A new London-based Bitcoin exchange got off to a bumpy start Tuesday, as hopeful investors found themselves locked out of the platform.
Coinfloor, which claims to be the most powerful Bitcoin trading platform in the world, will begin allowing investors in the U.K and Europe to buy and sell Bitcoin starting week. But it won't be open to U.S. investors.
The firm promises to provide a high-frequency trading platform that uses secure, state-of-the-art technology. But that wasn't evident Tuesday, when prospective investors were unable register through the Coinfloor website due to "overwhelming demand."
Coinfloor joins the ranks of other European exchanges, such as Bitstamp and Bitcoin Deutschland, that help facilitate trading in the virtual currency.
The new exchange is backed by venture capital firm Passion Capital. Neither Coinfloor nor Passion Capital were available for comment.
Bitcoin was created by an anonymous hacker in 2009. The virtual currency has experienced wild price fluctuations this year as investors embraced -- then abandoned -- the currency.
Several factors have fueled the most recent flight to Bitcoin.
The financial drama in Cyprus sparked fears of bank runs around the world and made investors think a virtual currency might be safer. Growing concerns over what central bank intervention could mean for the safety of traditional currencies also steered investors to Bitcoin.

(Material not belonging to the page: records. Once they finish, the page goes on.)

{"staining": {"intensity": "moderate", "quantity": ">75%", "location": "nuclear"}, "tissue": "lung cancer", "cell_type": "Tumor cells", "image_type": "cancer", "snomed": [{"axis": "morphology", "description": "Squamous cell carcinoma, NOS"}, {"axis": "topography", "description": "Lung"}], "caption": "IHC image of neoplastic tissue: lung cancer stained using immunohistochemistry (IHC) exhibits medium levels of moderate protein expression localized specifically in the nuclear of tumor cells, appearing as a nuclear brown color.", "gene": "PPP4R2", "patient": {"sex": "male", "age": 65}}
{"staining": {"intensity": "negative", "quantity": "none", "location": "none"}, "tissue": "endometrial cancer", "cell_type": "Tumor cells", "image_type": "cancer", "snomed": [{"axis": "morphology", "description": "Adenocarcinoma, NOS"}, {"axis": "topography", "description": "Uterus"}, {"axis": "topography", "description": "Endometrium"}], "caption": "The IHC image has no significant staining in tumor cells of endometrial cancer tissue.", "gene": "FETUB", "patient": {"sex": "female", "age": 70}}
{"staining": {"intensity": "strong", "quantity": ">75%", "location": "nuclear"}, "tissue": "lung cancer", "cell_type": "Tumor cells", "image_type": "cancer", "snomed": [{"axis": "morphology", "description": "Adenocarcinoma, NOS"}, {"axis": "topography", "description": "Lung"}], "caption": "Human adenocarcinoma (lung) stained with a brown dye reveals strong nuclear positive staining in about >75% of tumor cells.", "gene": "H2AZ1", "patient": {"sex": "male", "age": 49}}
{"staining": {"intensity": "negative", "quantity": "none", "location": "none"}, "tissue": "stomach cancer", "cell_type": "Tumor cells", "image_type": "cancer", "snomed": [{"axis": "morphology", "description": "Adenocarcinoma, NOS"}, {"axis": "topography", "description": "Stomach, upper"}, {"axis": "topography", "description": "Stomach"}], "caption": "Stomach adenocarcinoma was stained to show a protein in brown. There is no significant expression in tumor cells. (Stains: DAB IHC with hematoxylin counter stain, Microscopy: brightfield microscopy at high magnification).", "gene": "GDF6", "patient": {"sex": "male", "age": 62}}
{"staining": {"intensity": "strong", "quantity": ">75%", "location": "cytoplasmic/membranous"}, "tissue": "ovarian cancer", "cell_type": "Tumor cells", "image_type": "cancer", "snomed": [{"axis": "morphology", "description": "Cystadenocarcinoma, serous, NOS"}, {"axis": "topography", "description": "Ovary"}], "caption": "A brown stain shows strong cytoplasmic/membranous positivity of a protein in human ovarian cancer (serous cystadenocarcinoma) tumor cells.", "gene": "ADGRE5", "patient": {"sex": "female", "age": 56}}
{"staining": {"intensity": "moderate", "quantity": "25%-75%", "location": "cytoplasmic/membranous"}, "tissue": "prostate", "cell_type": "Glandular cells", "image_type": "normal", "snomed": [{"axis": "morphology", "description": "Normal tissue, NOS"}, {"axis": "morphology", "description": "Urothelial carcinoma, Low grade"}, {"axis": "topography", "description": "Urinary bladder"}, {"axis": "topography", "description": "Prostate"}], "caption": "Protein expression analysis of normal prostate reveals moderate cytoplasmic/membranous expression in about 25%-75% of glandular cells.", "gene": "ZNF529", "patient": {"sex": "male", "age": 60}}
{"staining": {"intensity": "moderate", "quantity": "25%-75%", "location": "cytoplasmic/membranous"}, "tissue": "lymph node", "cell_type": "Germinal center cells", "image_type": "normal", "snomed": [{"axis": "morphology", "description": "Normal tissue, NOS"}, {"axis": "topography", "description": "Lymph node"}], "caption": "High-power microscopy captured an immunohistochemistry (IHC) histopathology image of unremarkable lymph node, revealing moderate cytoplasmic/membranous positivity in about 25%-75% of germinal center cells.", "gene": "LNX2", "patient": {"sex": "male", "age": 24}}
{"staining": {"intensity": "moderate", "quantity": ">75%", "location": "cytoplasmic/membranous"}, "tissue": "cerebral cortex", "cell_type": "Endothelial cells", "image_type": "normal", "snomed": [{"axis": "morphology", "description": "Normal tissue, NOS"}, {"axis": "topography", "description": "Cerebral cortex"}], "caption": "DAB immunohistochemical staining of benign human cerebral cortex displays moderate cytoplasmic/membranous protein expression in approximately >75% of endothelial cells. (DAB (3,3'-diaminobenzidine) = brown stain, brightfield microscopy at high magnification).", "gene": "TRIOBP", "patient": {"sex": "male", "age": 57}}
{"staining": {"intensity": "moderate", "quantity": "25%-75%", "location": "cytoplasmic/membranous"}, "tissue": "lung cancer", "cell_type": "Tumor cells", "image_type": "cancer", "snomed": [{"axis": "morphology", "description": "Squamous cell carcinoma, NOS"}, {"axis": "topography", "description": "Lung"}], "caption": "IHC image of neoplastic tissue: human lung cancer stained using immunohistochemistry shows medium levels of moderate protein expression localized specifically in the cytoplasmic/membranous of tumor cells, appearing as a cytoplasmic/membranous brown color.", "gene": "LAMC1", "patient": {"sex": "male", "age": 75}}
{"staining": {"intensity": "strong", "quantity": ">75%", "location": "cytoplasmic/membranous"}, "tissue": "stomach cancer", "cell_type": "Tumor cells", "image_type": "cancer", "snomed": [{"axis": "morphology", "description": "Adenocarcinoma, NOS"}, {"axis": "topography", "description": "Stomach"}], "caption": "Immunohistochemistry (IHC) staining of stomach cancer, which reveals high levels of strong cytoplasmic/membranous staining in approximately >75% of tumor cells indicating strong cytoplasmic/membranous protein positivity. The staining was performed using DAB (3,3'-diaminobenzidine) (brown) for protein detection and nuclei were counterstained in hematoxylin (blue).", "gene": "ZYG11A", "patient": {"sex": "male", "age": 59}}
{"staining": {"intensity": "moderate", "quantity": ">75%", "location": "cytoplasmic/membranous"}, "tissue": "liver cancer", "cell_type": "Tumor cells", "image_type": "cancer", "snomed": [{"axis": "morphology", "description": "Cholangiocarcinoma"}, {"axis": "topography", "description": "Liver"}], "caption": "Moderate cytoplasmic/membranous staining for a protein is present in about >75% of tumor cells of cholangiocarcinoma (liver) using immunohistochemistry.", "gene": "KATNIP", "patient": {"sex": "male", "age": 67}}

The Cyprus crisis ultimately ebbed and the value of bitcoin promptly plunged to $54 from $266 in a matter of days. The price has climbed again and recently traded around $212.
While the market remains small, regulators are monitoring movements in the e-currency. Last week U.S. officials announced the largest-ever seizure of Bitcoins, securing $28 million worth of the digital currency from the alleged owner of online drug marketplace Silk Road.